*What you should do*
Leave out the images and repeat every entry below exactly.

<<<<

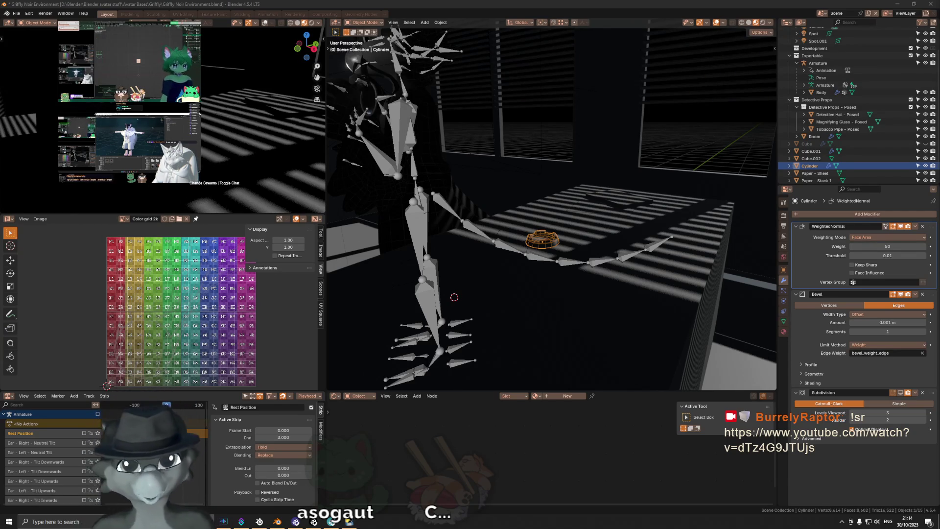
{"action": "mouse_move", "coordinate": [585, 231]}
{"action": "middle_mouse_down"}
{"action": "mouse_move", "coordinate": [576, 200]}
{"action": "mouse_move", "coordinate": [555, 245]}
{"action": "middle_mouse_up"}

>>>>

*Expected answer*
{"action": "mouse_move", "coordinate": [585, 231]}
{"action": "middle_mouse_down"}
{"action": "mouse_move", "coordinate": [576, 200]}
{"action": "mouse_move", "coordinate": [555, 245]}
{"action": "middle_mouse_up"}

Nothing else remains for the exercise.